Comenzamos el mes de julio bajo un calor oprimente que parece ensañarse con los más débiles. ¡Hasta The Guardian se hace eco de lo que está sucediendo en Europa y en España en particular! No se trata de algo anormal, sino de la nueva normalidad meteorológica.

Los periódicos impresos y digitales españoles abren con otra  noticia caliente, casi abrasadora, la del encarcelamiento de Santos Cerdán. Se multiplican los análisis y se especula con las consecuencias. No es bueno que a uno lo lleven al trullo en plena ola de calor. Todo se altera cuando el termómetro supera los 40 grados. 

¿Aprenderemos la lección? Evidentemente no. Estos casos de corrupción no van a cambiar nuestros valores y ni quisiera nuestros procedimientos, así que habrá que prepararse para los siguientes. Vivimos en una sociedad de pillos con corbata o con vaqueros de marca. Habrá nuevos Santos, Ábalos y Koldos en el PSOE, en el PP y en cualquier otro partido que tenga acceso a los dineros públicos. Mientras tanto, millones de ciudadanos son “esquilmados” (no encuentro otra palabra más precisa) a impuestos. 

La cosa tiene muy mala solución porque a casi nadie del ámbito político le interesa que cambie en profundidad, por más que digan que sí con la boca pequeña y a micrófono abierto. No sé si las nuevas generaciones conseguirán hacerlo. Con las actuales, más vale perder toda esperanza. Es verdad que cuando se descubren algunos casos todos se rompen las vestiduras y hacen promesas que no cumplirán, pero esa reacción airada tiene poco recorrido. ¿Hay alguien que todavía crea de buena fe en la honradez de la clase política?

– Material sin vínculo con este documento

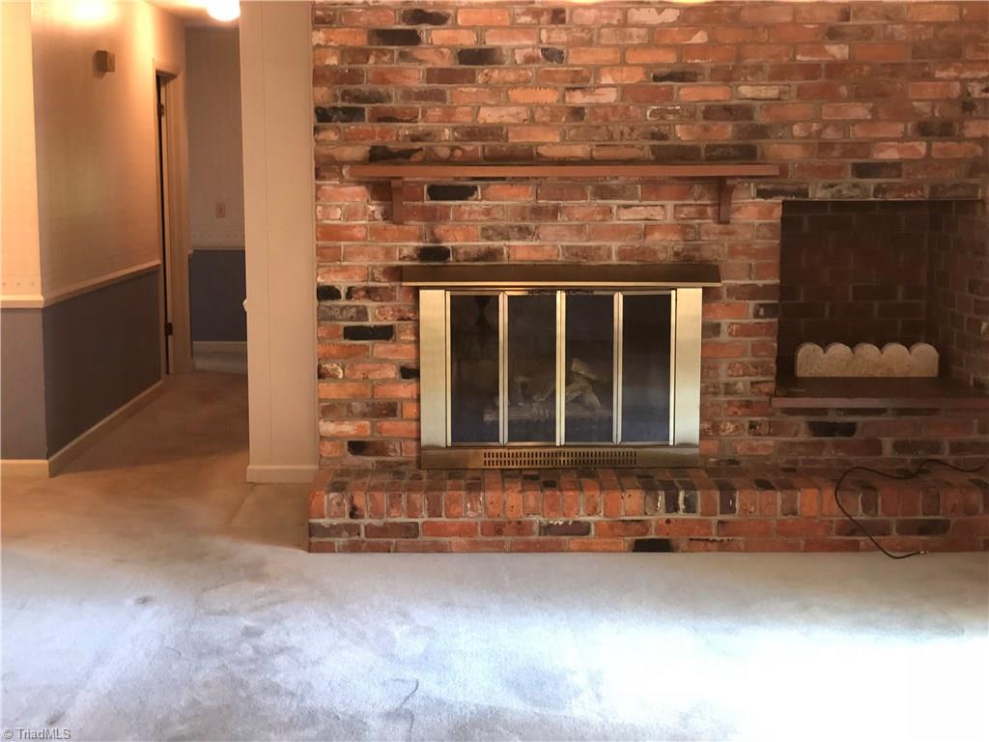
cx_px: 494
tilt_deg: -7.7
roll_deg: +0.4
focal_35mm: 52
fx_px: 1486
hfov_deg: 36.8
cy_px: 371
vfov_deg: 28.0
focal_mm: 6
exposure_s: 1/15
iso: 160
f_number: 2.4
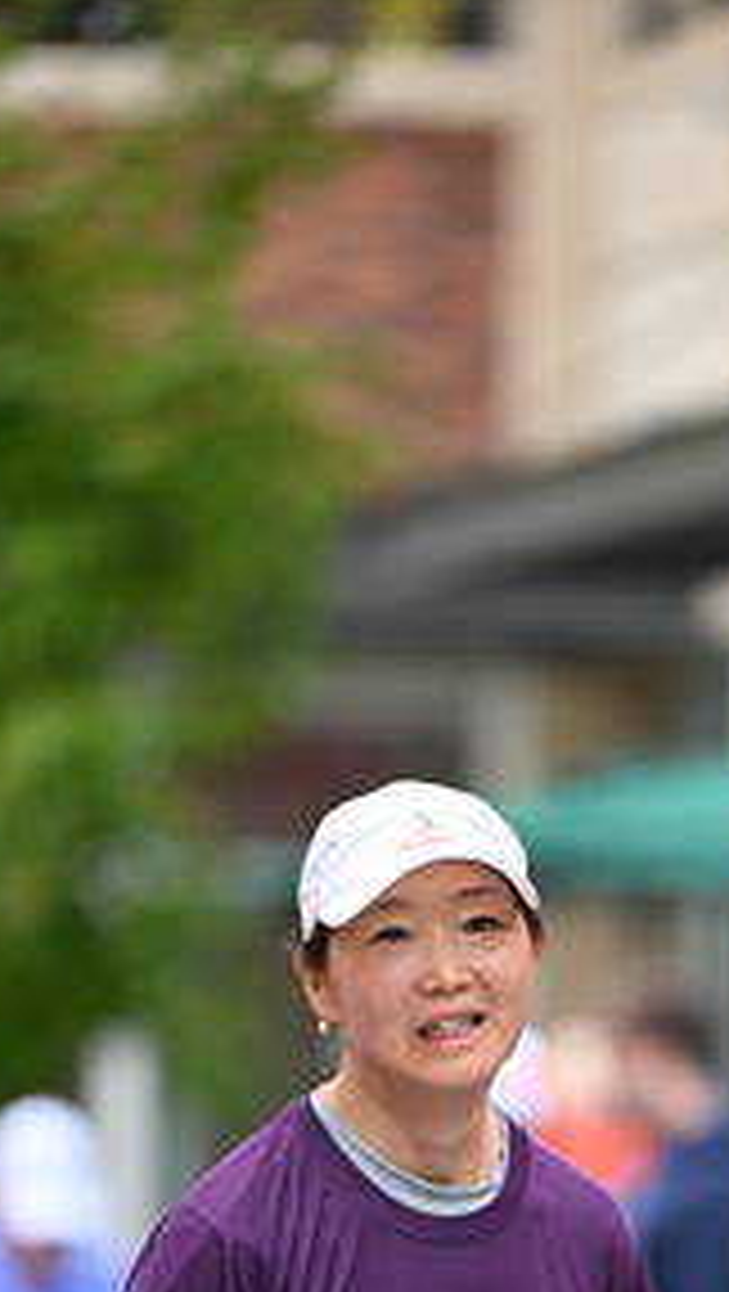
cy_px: 1179
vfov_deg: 5.4
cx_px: 538
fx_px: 13744
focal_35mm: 401
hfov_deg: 3.0
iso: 640
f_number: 2.8
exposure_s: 1/2000
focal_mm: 200
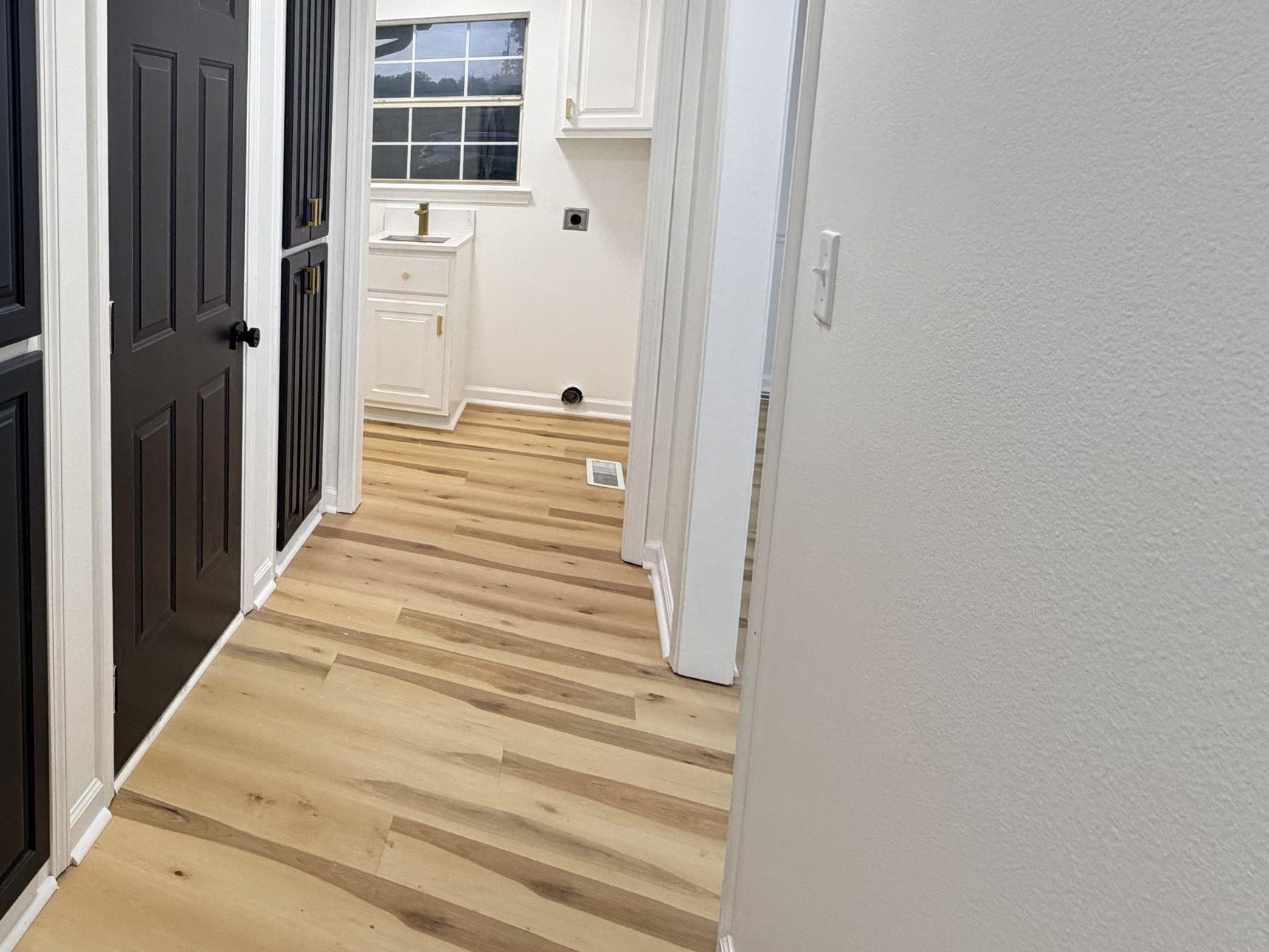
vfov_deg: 53.1
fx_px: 916
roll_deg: +0.4
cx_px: 159
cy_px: 272
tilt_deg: -8.5
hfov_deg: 60.3
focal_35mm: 25
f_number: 2.2
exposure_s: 1/120
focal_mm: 2.22
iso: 200
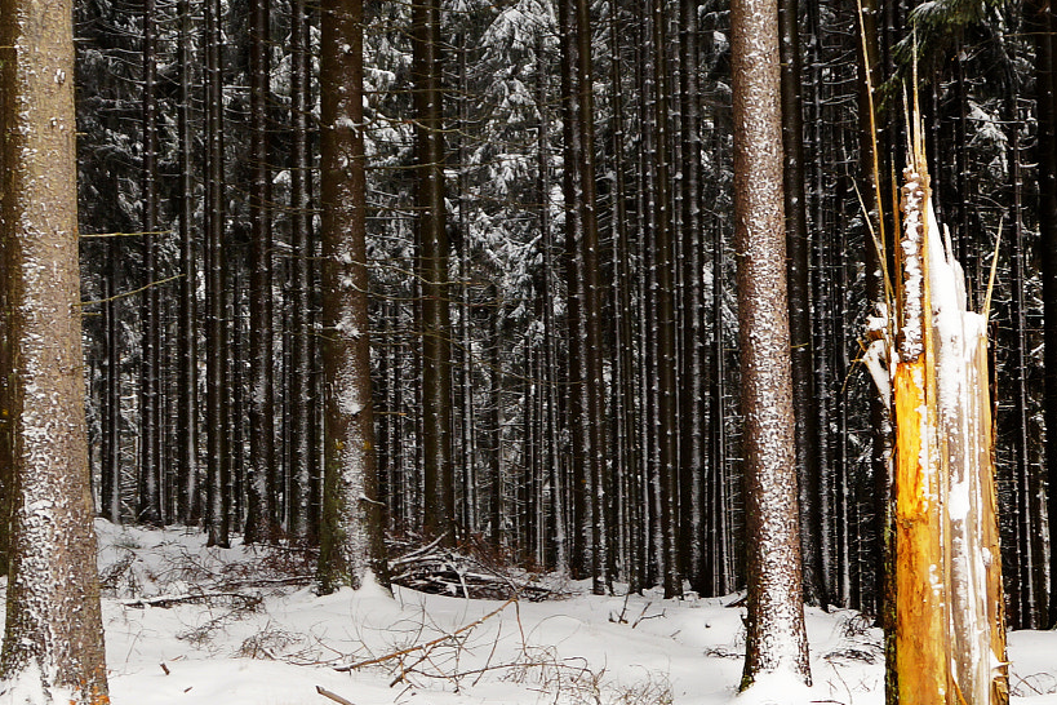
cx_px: 579
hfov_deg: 22.6
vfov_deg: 15.2
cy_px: 367
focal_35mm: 90
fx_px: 2642
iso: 100
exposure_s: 1/50
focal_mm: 24
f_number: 5.6
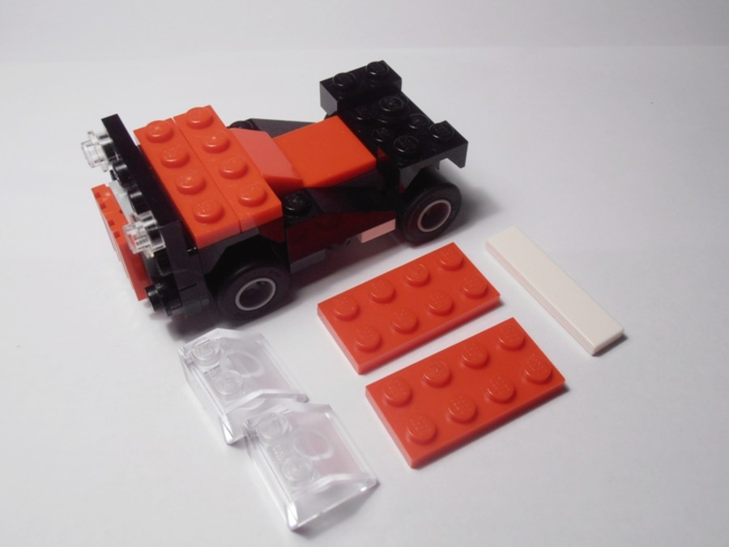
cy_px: 274
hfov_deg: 50.1
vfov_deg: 38.7
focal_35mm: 37
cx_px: 364
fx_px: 779
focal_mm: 6.61
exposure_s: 1/60
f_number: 3.9
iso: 80
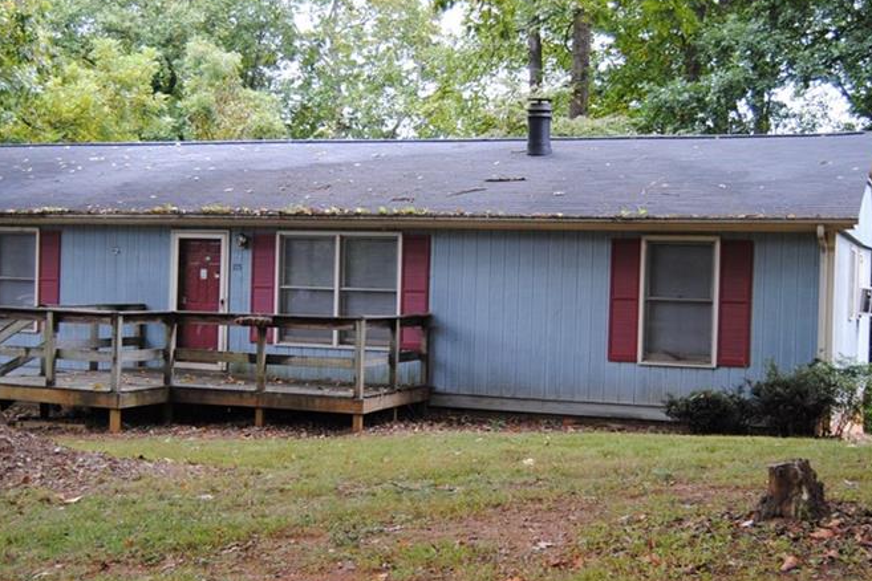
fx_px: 1303
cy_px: 306
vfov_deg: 25.2
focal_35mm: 54
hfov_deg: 37.0
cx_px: 414
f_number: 3.8
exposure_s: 1/50
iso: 200
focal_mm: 23
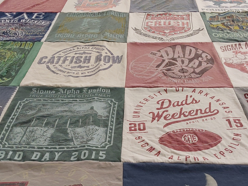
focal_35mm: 45
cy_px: 121
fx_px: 322
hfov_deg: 42.1
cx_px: 121
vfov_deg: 32.0
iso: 80
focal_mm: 2.91
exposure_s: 1/60
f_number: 1.9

Leo que el rey emérito Juan Carlos I ha decidido publicar sus memorias el próximo mes de noviembre, coincidiendo con el 50 aniversario de su proclamación como rey, bajo el título de Reconciliación. Tiene todo el derecho a narrar las cosas desde su punto de vista, pero, después de haber visto los cuatro capítulos de la miniserie documental Juan Carlos. The downfall of a King (2023), resulta difícil seguir defendiendo a un rey que se valió del cargo para muchas cosas que nada tenían que ver con su servicio a España. 

La sensación de que vivimos en un magma de corrupción sistémica es inevitable. De vez en cuando saltan casos de las grandes empresas, los bancos, los clubes de fútbol, etc., pero me temo que se trata solo de la punta del iceberg. Necesitamos una regeneración moral de tal calibre que, en el mejor de los casos, tardaremos décadas en crear una cultura de la honradez, la transparencia y la rendición de cuentas. Pareciera que los vicios corruptos se heredan como se heredan las propiedades inmobiliarias o los depósitos bancarios.


Todos tenemos una grave responsabilidad. Los padres deben vivir estos valores para que sus hijos los perciban más allá de las palabras. Los maestros y profesores tienen que ser testigos de un estilo de vida honrado. Los servidores públicos necesitan una especial formación ética para asumir sus responsabilidades. No basta solo con que superen algunas pruebas técnicas. 

La Iglesia, por su parte, debería ser -como se proclama en la plegaria eucarística Vb- “un recinto de verdad y de amor, de libertad, de justicia y paz para que todos encuentren en ella un motivo para seguir esperando”. Se trata de un esfuerzo coral sostenido también por los medios de comunicación social. Solo con un fuerte empeño colectivo se pueden ir dando pasos hacia una nueva cultura en la que la corrupción no sea algo sistémico, sino un fenómeno reducido a casos aislados, como sucede con otros crímenes que atentan contra el bien común. 

Me resulta muy doloroso que algunos de los que han protagonizado los casos más sonados de corrupción en España se hayan formado en centros académicos de la Iglesia. Hay muchas cosas que cambiar. No basta con “educar en valores”, como se repite hasta la saciedad. Necesitamos ayudar a los niños y jóvenes a descubrir el fundamento de todos los valores y aprender a tener una “experiencia de encuentro” con Él. No es fácil, pero se trata de un objetivo irrenunciable.